Conversely, there's a number of good reasons for why posterior variance may be larger than prior variance:

- The prior variance was set to be very small, and that was unrealistic. This can occur if the data set is good, but observations from the data are qualitatively bad for some reason (e.g. a blurry lens that was installed incorrectly). The model and data would not agree, so residual error increases.
- The data set did not contain enough degrees of freedom (D.o.F) to be able to minimize residuals to the level of desired significance. This can occur when individual frames in a camera do not detect enough points to account for the number of parameters we have to estimate for that pose / frame / intrinsics model / etc.
- The data actually disagrees with prior estimates of our parameters. This can occur if parameters are "fixed" to incorrect values, and the data demonstrates this through larger residual error. This can also occur when there are large projective compensations in our model, and our data set does not contain frames or observations that would help discriminate correlations across parameters.

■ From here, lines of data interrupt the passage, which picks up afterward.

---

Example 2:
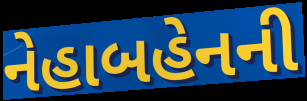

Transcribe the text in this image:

નેહાબહેનની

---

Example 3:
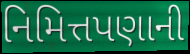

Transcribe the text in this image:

નિમિત્તપણાની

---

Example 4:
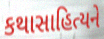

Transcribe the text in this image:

કથાસાહિત્યને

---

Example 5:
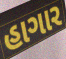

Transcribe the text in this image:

હાગારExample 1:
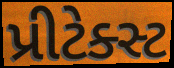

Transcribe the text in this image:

પ્રીટેક્સ્ટ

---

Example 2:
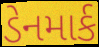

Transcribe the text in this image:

ડેનમાર્ક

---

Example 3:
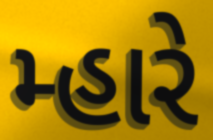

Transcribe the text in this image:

મ્હારે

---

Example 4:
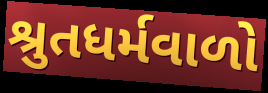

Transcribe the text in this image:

શ્રુતધર્મવાળો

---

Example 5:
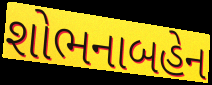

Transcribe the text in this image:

શોભનાબહેન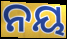
ନୟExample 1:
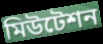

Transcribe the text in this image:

মিউটেশন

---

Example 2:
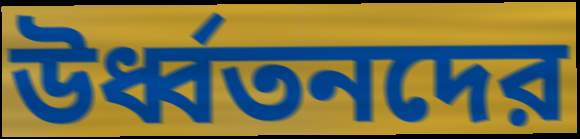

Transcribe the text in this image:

উর্ধ্বতনদের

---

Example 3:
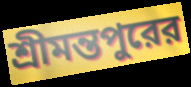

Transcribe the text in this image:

শ্রীমন্তপুরের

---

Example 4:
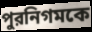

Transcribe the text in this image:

পুরনিগমকে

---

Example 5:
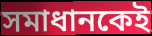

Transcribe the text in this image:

সমাধানকেই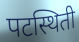
पटस्थितीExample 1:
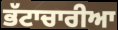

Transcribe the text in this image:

ਭੱਟਾਚਾਰੀਆ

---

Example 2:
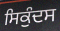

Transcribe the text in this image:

ਸਿਕੁੰਦਸ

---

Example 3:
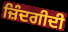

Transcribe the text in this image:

ਜ਼ਿੰਦਗੀਦੀ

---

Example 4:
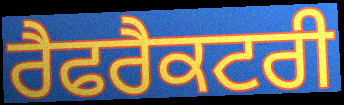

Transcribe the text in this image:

ਰੈਫਰੈਕਟਰੀ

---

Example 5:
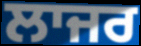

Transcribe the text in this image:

ਲਾਜਰ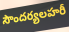
సౌందర్యలహరీ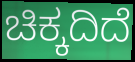
ಚಿಕ್ಕದಿದೆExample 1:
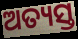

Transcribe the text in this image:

It is easy to misattribute any one of these causes to a problem in the calibration; for instance, if the model and correspondent covariances in the plex are acceptable and the other calibration outputs don't show any signs that the calibration is invalid in some way, then posterior variance likely will not reveal any new insight into the calibration.

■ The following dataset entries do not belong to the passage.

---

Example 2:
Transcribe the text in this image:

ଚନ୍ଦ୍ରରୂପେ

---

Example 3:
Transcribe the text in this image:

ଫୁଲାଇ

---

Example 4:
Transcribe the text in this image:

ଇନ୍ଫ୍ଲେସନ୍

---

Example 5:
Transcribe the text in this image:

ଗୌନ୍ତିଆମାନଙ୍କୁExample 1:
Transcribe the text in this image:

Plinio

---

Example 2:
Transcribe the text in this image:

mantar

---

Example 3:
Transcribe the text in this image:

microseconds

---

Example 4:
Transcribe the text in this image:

Generally speaking, posterior variance needs to differ by quite a large margin before it is worth worrying about, and you'll likely see other problems in the calibration process that will lead to more fruitful investigations if something is "wrong" or can be improved upon.

As a rule of thumb, if posterior variance isn't less than $\frac{1}{3}$ or greater than 3.0 (a factor of 3 between posterior and prior variance), then you shouldn't worry about it.

### Camera Summary Stats

The Camera Summary Statistics show the Root Mean Square Error (RMSE) of the Image Reprojection for each camera in the calibration. For a component that has been appropriately modeled (i.e. there are no un-modeled systematic error sources present), this represents the mean quantity of error from observations taken by a single component.

Units for RMSE are specific to the component in question, and should not necessarily be compared directly. For example, camera components will be making observations in units of pixels in image space, which means our RMSE is in units of pixels as well.

If two cameras have pixels of different sizes, then it is important to first convert these RMSEs
to some metric size so as to compare them equally. This is what `pixel_pitch`

in the
Plex API is for: cameras can be compared more equally with that
in mind, as the pixel size between two cameras is not always equal!

### LiDAR Summary Stats

The LiDAR Summary Statistics show the Root Mean Square Error (RMSE) of four different types of residual metrics:

- Circle Misalignment, if co-visible cameras are present
- Interior Points to Plane Error, if co-visible cameras are present
- Paired 3D Point Error, if co-visible LiDAR are present
- Paired Plane Normal Error, if co-visible LiDAR are present

For a component that has been appropriately modeled (i.e. there are no un-modeled systematic error sources present), this represents the mean quantity of error from observations taken by a single component.

In the snapshot above, notice that the two LiDAR have the same RMSE relative to one another. This makes intuitive sense: LiDAR A will have a certain relative error to LiDAR B, but LiDAR B will have that same relative error when compared to LiDAR A. Make sure to take this into account when comparing LiDAR RMSE more generally.